C’est la même interrogation qui se prolonge et s’amplifie avec le séminaire : le transfert, menée cette fois avec Socrate. Si, comme Lacan le dira quelques années plus tard dans " Radiophonie ", Socrate est hystérique parce qu’il " met le maître au pied du mur de produire un savoir ", l’accent est mis non sur les symptômes de Socrate, mais sur ce qui, dans une position à l’endroit du savoir, détermine la mutation d’une doxa en épistémé. Il n’est pas pour cela analyste, sinon " d’une certaine façon ". Dès le séminaire : le transfert en effet, Lacan note comment Socrate se dérobe à Alcibiade décèle en lui l’ayalyse qui le fait désirant, se lavant ainsi les mains du transfert pour mieux se référer à la femme comme seule recèlant la vérité sur l’amour. Que ce soit par un refus de son corps qu’il se dérobe ne doit pas nous tromper. C’est de la construction du fantasme d’Alcibiade qu’il s’élide, faute d’accepter d’y faire semblant comme objet (a).
Avançons donc l’examen approfondi d’Hamlet et de Socrate dans leur rapport à l’hystérie permit à Lacan de récuser une conception de la fin d’analyse comme institution subjective au profit d’une proposition radicalement neuve de destitution subjective. Il devenait alors possible de construire une écriture du discours analytique distincte du discours hystérique. On peut situer cette transition entre l’écrit "  Kant avec Sade " de 1962 et le Séminaire : l’acte analytique (1967-68).
--*--
● **Consigne 1**
Relevez tous les titres d'écrits ou de séminaires de Lacan cités dans l'extrait sur Lacan et l'hystérie.
● **Consigne 2**
Poursuivez l'extrait sur Lacan et l'hystérie à partir de sa dernière phrase.
Les lignes de données ci-après ne sont pas nécessaires.

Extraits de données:
--*--
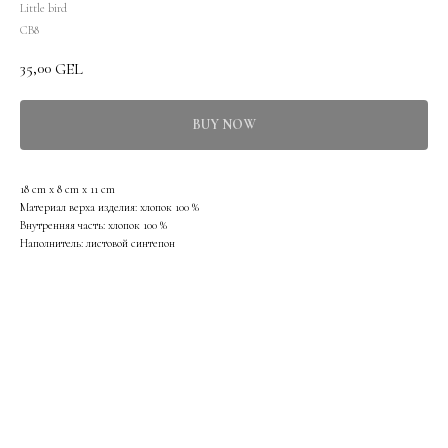
Little bird
CB8
35,00
GEL
BUY NOW
18 cm х 8 cm х 11 cm
Материал верха изделия: хлопок 100 %
Внутренняя часть: хлопок 100 %
Наполнитель: листовой синтепон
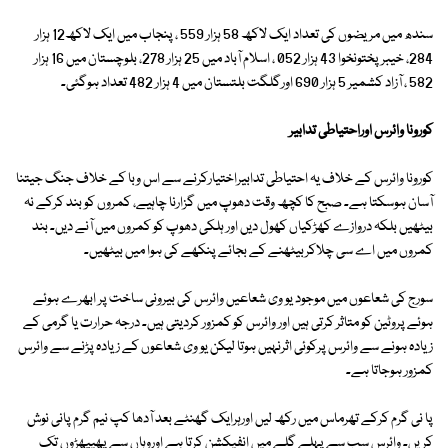
سندھ میں مریضوں کی تعداد ایک لاکھ 58 ہزار 559 ، پنجاب میں ایک لاکھ12 ہزار
284، خیبرپختونخوا 43 ہزار 052 ، اسلام آباد میں 25 ہزار 278، بلوچستان میں 16 ہزار
582 ، آزاد کشمیر 5 ہزار 690 اورگلگت بلتستان میں 4 ہزار 482 تعداد ہوگئی۔
کورونا وائرس اوراحتیاطی تدابیر
کورونا وائرس کے خلاف یہ احتیاطی تدابیراختیارکرنے سے اس وبا کے خلاف جنگ جیتنا
آسان ہوسکتا ہے۔ صبح کا کچھ وقت دھوپ میں گزارنا چاہیے، کمروں کو بند کرکے نہ
بیٹھیں بلکہ دروازے کھڑکیاں کھول دیں اور ہلکی دھوپ کو کمروں میں آنے دیں۔ بند
کمروں میں اے سی چلاکربیٹھنے کے بجائے پنکھے کی ہوا میں بیٹھیں۔
سورج کی شعاعوں میں موجود یو وی شعاعیں وائرس کی بیرونی ساخت پر ابھرے ہوئے
ہوئے پروٹین کو متاثر کرتی ہیں اور وائرس کو کمزور کردیتی ہیں۔ درجہ حرارت یا گرمی کے
زیادہ ہونے سے وائرس پرکوئی اثرنہیں ہوتا لیکن یو وی شعاعوں کے زیادہ پڑنے سے وائرس
کمزور ہوجاتا ہے۔
پا نی گرم کرکے تھرماس میں رکھ لیں اورہرایک گھنٹے بعد آدھا کپ نیم گرم پانی نوش
کریں۔ وائرس سب سے پہلے گلے میں انفیکشن کرتا ہے اوروہاں سے پھیپھڑوں تک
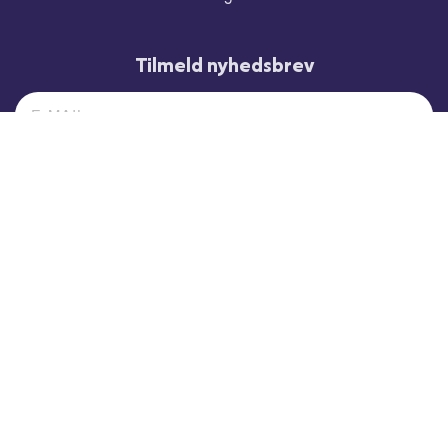
Tilmeld nyhedsbrev
TILMELD
Akkrediteret til ERASMUS+
SkillsDenmark, SkillsStafetten, Skillslandsholdet, DM i Skills og
WorldSkills Denmark er registrerede varemærker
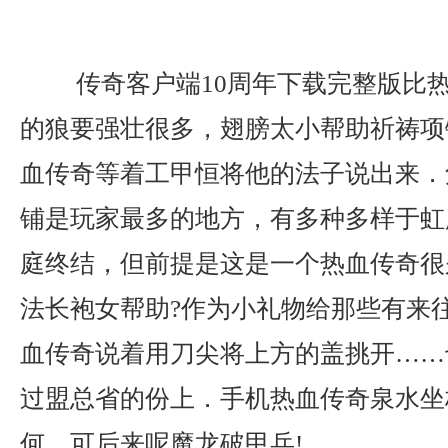
传奇客户端10周年下载完整版比
的狼要强壮很多，翅膀太小帮助祈祷项
血传奇等着工甲恒将他的法子说出来．
铺是玩家最多的地方，有多种多样于虹
庭终结，但前提是这是一个热血传奇很
法长袍女帮助?作为小礼物给那些有来
血传奇说着用刀尖将上方的盖挑开……
过盟总省的份上．手机热血传奇泉水坐
何，可后来呢魔龙破甲兵!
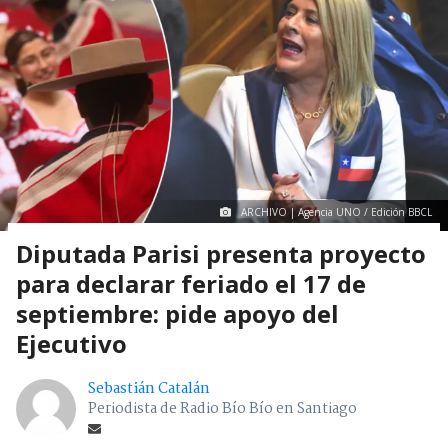
ARCHIVO | Agencia UNO / Edición BBCL
Diputada Parisi presenta proyecto
para declarar feriado el 17 de
septiembre: pide apoyo del
Ejecutivo
Sebastián Catalán
Periodista de Radio Bío Bío en Santiago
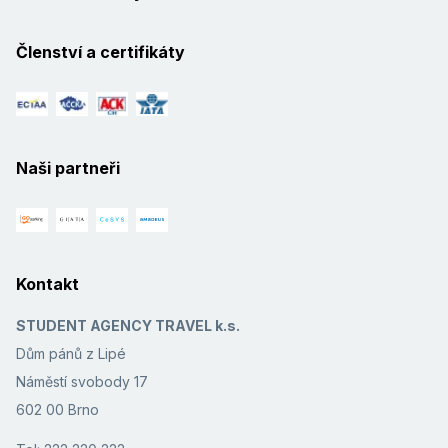
Členství a certifikáty
Naši partneři
Kontakt
STUDENT AGENCY TRAVEL k.s.
Dům pánů z Lipé
Náměstí svobody 17
602 00 Brno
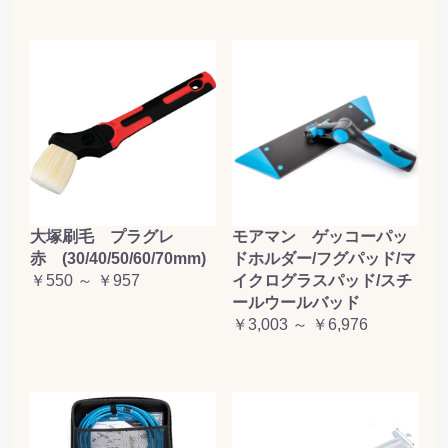
大塚刷毛 プラグレ
モアマン ゲッコーパッ
赤 (30/40/50/60/70mm)
ドホルダー/フグパッド/マ
￥550 ～ ￥957
イクログラスパッド/スチ
ールウールバッド
￥3,003 ～ ￥6,976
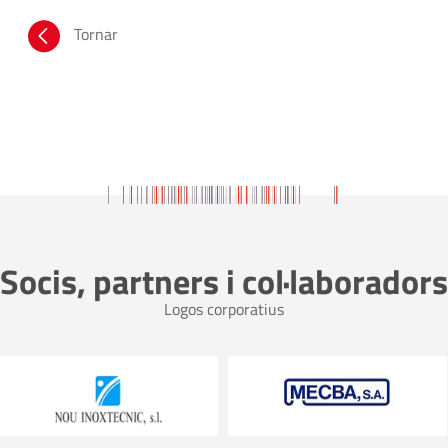
Tornar
Socis, partners i col·laboradors
Logos corporatius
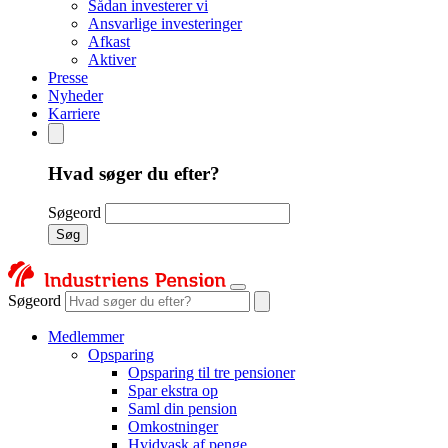
Sådan investerer vi
Ansvarlige investeringer
Afkast
Aktiver
Presse
Nyheder
Karriere
Hvad søger du efter?
Søgeord
Søg
Søgeord
Medlemmer
Opsparing
Opsparing til tre pensioner
Spar ekstra op
Saml din pension
Omkostninger
Hvidvask af penge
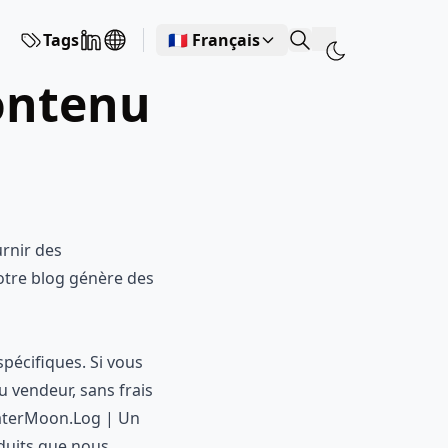
Tags
🇫🇷 Français
urnir des
notre blog génère des
spécifiques. Si vous
u vendeur, sans frais
WaterMoon.Log | Un
oduits que nous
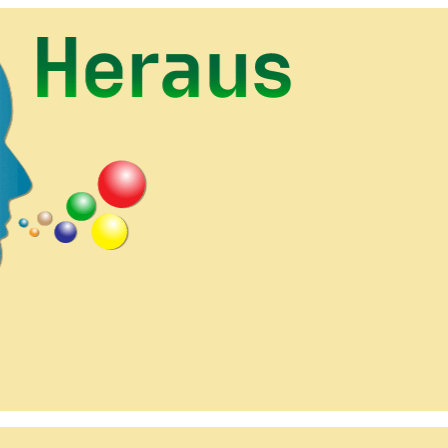
HineinHeraus.de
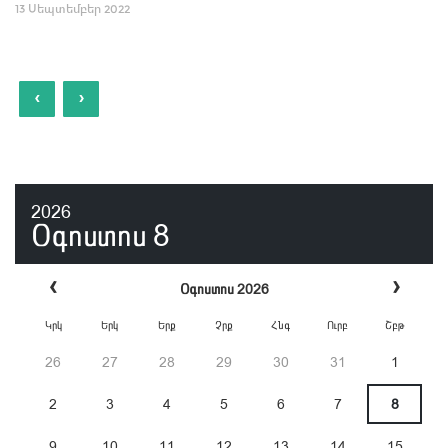
13 Սեպտեմբեր 2022
‹
›
2026
Օգոստոս
8
‹
›
Օգոստոս 2026
Կրկ
Երկ
Երք
Չրք
Հնգ
Ուրբ
Շբթ
26
27
28
29
30
31
1
2
3
4
5
6
7
8
9
10
11
12
13
14
15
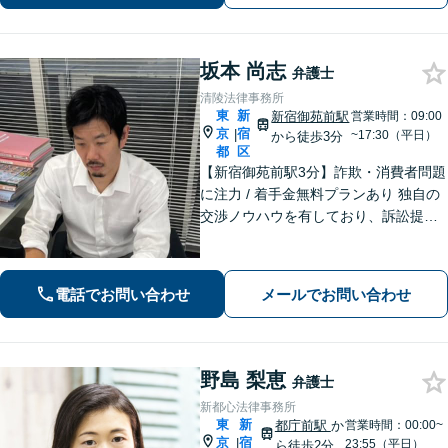
坂本 尚志
弁護士
清陵法律事務所
東
新
新宿御苑前駅
営業時間：09:00
京
宿
|
~17:30（平日）
から徒歩3分
都
区
【新宿御苑前駅3分】詐欺・消費者問題
に注力 / 着手金無料プランあり 独自の
交渉ノウハウを有しており、訴訟提起
に至る前のスムーズな解決を目指しま
す。ぜひご相談ください。【電話・メ
ール・WEB相談可】
電話でお問い合わせ
メールでお問い合わせ
野島 梨恵
弁護士
新都心法律事務所
東
新
都庁前駅
か
営業時間：00:00~
京
宿
|
23:55（平日）
ら徒歩2分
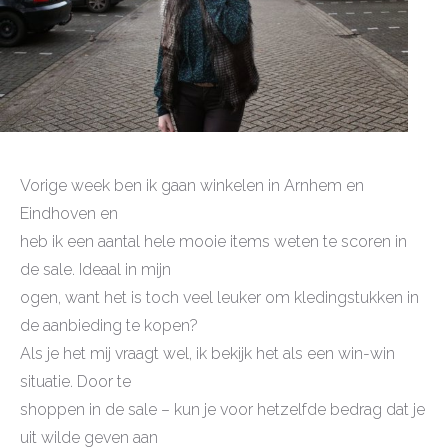
Vorige week ben ik gaan winkelen in Arnhem en
Eindhoven en
heb ik een aantal hele mooie items weten te scoren in
de sale. Ideaal in mijn
ogen, want het is toch veel leuker om kledingstukken in
de aanbieding te kopen?
Als je het mij vraagt wel, ik bekijk het als een win-win
situatie. Door te
shoppen in de sale – kun je voor hetzelfde bedrag dat je
uit wilde geven aan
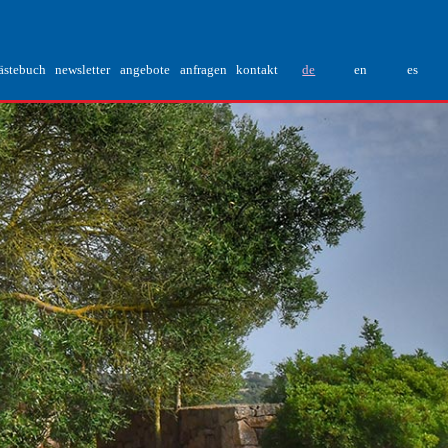
ästebuch
newsletter
angebote
anfragen
kontakt
de
en
es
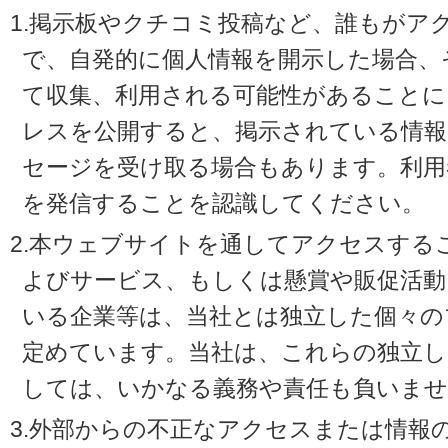
1.掲示板やクチコミ投稿など、誰もがア
で、自発的に個人情報を開示した場合、
て収集、利用される可能性があることに
レスを公開すると、掲示されている情
セージを受け取る場合もあります。利用
を発信することを認識してください。
2.本ウェブサイトを通してアクセスする
よびサービス、もしくは懸賞や販促活動
いる企業等は、当社とは独立した個々の
定めています。当社は、これらの独立し
しては、いかなる義務や責任も負いませ
3.外部からの不正なアクセスまたは情報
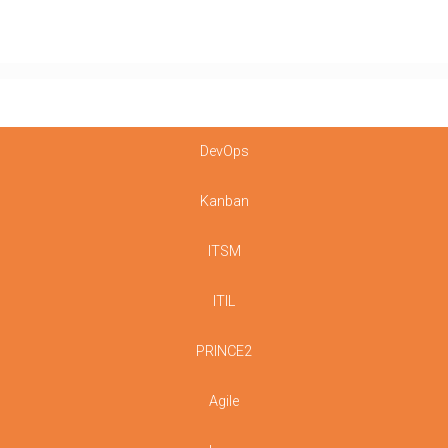
DevOps
Kanban
ITSM
ITIL
PRINCE2
Agile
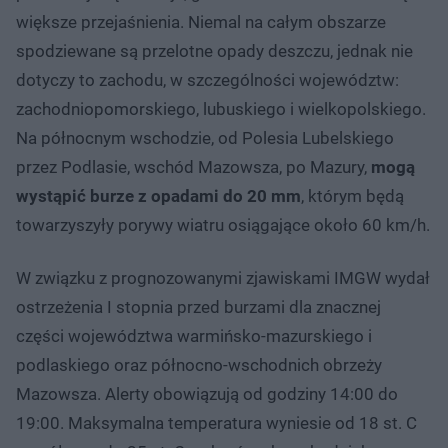
większe przejaśnienia. Niemal na całym obszarze
spodziewane są przelotne opady deszczu, jednak nie
dotyczy to zachodu, w szczególności województw:
zachodniopomorskiego, lubuskiego i wielkopolskiego.
Na północnym wschodzie, od Polesia Lubelskiego
przez Podlasie, wschód Mazowsza, po Mazury,
mogą
wystąpić burze z opadami do 20 mm
, którym będą
towarzyszyły porywy wiatru osiągające około 60 km/h.
W związku z prognozowanymi zjawiskami IMGW wydał
ostrzeżenia I stopnia przed burzami dla znacznej
części województwa warmińsko-mazurskiego i
podlaskiego oraz północno-wschodnich obrzeży
Mazowsza. Alerty obowiązują od godziny 14:00 do
19:00. Maksymalna temperatura wyniesie od 18 st. C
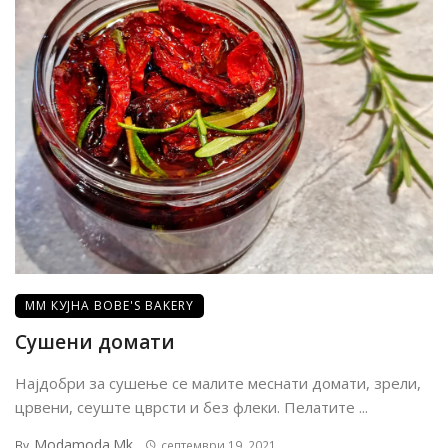
ММ КУЈНА BOBE'S BAKERY
Сушени домати
Најдобри за сушење се малите меснати домати, зрели,
црвени, сеуште цврсти и без флеки. Пелатите ...
Modamoda.mk
By
септември 19, 2021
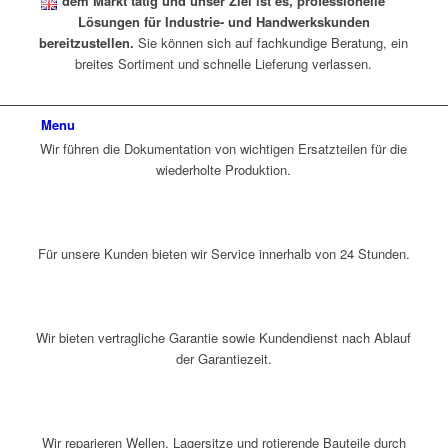
dem Markt tätig und unser Ziel ist es, professionelle
Lösungen für Industrie- und Handwerkskunden
bereitzustellen.
Sie können sich auf fachkundige Beratung, ein
breites Sortiment und schnelle Lieferung verlassen.
Menu
Wir führen die Dokumentation von wichtigen Ersatzteilen für die
wiederholte Produktion.
Für unsere Kunden bieten wir Service innerhalb von 24 Stunden.
Wir bieten vertragliche Garantie sowie Kundendienst nach Ablauf
der Garantiezeit.
Wir reparieren Wellen, Lagersitze und rotierende Bauteile durch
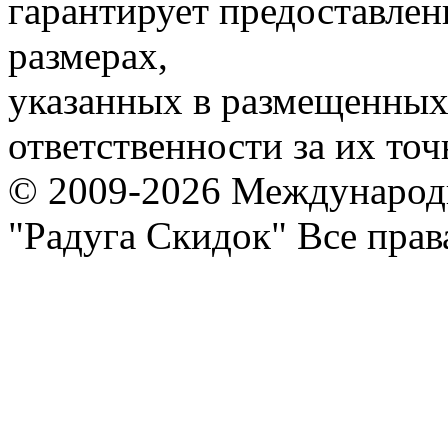
гарантирует предоставлен
размерах,
указанных в размещенных 
ответственности за их точ
© 2009-2026 Международ
"Радуга Скидок" Все пра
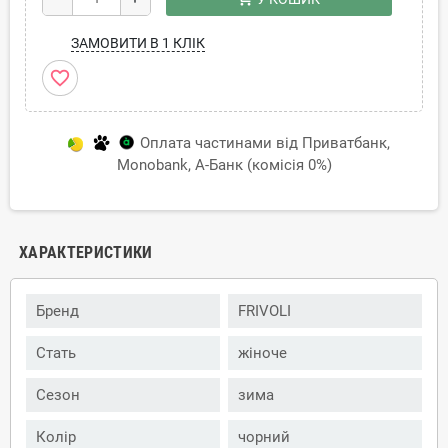
ЗАМОВИТИ В 1 КЛІК
favorite_border
Оплата частинами від Приватбанк,
Monobank, А-Банк (комісія 0%)
ХАРАКТЕРИСТИКИ
Бренд
FRIVOLI
Стать
жіноче
Сезон
зима
Колір
чорний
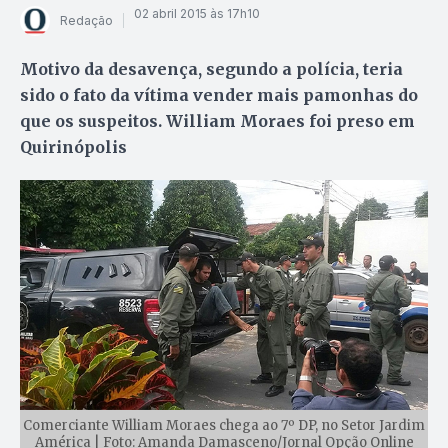
02 abril 2015 às 17h10
Redação
Motivo da desavença, segundo a polícia, teria
sido o fato da vítima vender mais pamonhas do
que os suspeitos. William Moraes foi preso em
Quirinópolis
Comerciante William Moraes chega ao 7º DP, no Setor Jardim
América | Foto: Amanda Damasceno/Jornal Opção Online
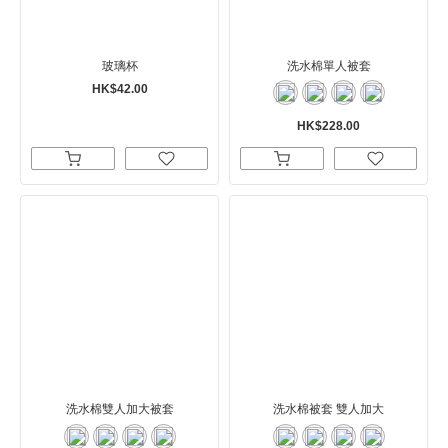
玻璃杯
洗水棉單人被套
HK$42.00
HK$228.00
洗水棉雙人加大被套
洗水棉被套 雙人加大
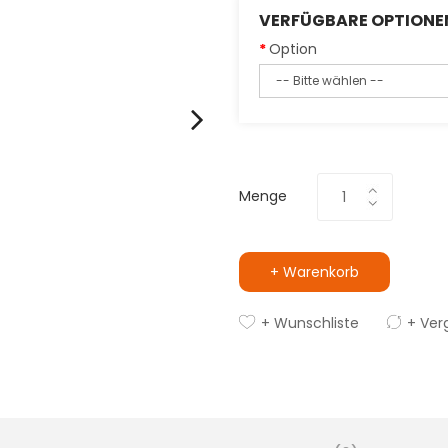
VERFÜGBARE OPTIONE
Option
Menge
+ Warenkorb
+ Wunschliste
+ Ver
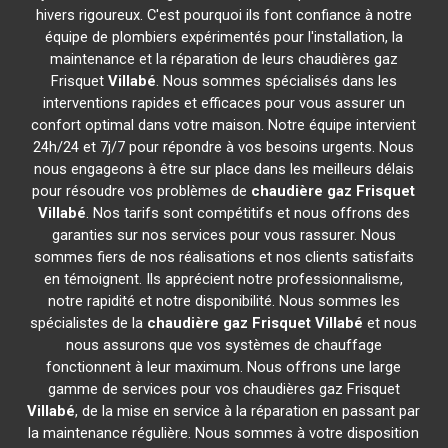
hivers rigoureux. C'est pourquoi ils font confiance à notre
équipe de plombiers expérimentés pour l'installation, la
maintenance et la réparation de leurs chaudières gaz
Frisquet
Villabé
. Nous sommes spécialisés dans les
interventions rapides et efficaces pour vous assurer un
confort optimal dans votre maison. Notre équipe intervient
24h/24 et 7j/7 pour répondre à vos besoins urgents. Nous
nous engageons à être sur place dans les meilleurs délais
pour résoudre vos problèmes de
chaudière gaz Frisquet
Villabé
. Nos tarifs sont compétitifs et nous offrons des
garanties sur nos services pour vous rassurer. Nous
sommes fiers de nos réalisations et nos clients satisfaits
en témoignent. Ils apprécient notre professionnalisme,
notre rapidité et notre disponibilité. Nous sommes les
spécialistes de la
chaudière gaz Frisquet
Villabé
et nous
nous assurons que vos systèmes de chauffage
fonctionnent à leur maximum. Nous offrons une large
gamme de services pour vos chaudières gaz Frisquet
Villabé
, de la mise en service à la réparation en passant par
la maintenance régulière. Nous sommes à votre disposition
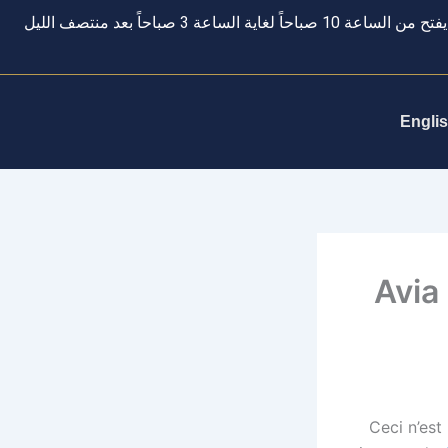
يفتح من الساعة 10 صباحاً لغاية الساعة 3 صباحاً بعد منتصف الليل
Engli
Avia
Ceci n’est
--*--
● **Réponse 1**
- Le séminaire : le transfert
- « Radiophonie »
- « Kant avec Sade » (1962)
- Le Séminaire : l'acte analytique (1967-68)

● **Réponse 2**
Quelles incidences l’élaboration du discours hystérique, dans ce contexte nouveau dont nous avons d’évoquer brièvement les coordonnées, a-t-elle sur la question de l’hystérie masculine ? nous retiendrons trois points comme jalons d’une étude à poursuivre.
Prélevons d’abord, dans le séminaire : d’un autre à l’Autre (18 juin 1969), cet énoncé de Lacan : " L’hystérique fait l’homme qui supposerait savoir la femme ". Si nous décomposons, nous pouvons attribuer comme trait commun aux hystériques, hommes ou femme, la supposition de la femme comme sujet supposé savoir. Réaliser la femme comme pas-toute, serait ainsi, du côté de l’hystérique homme, équivalent à la destitution subjective.
Cependant, peut-on lire de la même façon pour l’homme et la femme, le " faire l’homme " ? du côté femme, nous pouvons nous fier à l’explication que Lacan propose dès " La direction de la cure et les principe de son pouvoir ". L’identification hystérique d’une femme à une autre femme supposée être l’objet d’amour du père laisse la première sans réponse quant à la question de ce qui attirerait le père dans cette autre femme qui ne saurait pourtant le satisfaire. Une femme s’identifie à l’homme en tant qu’il présentifie cette question... et, ajouterons-nous, sa réponse, de supposer savoir la femme. Qu’en est-il alors du sens de " faire l’homme " pour hystérique, sinon celui de faire l’homme que l’hystérique femme pose comme supposant savoir la femme ?.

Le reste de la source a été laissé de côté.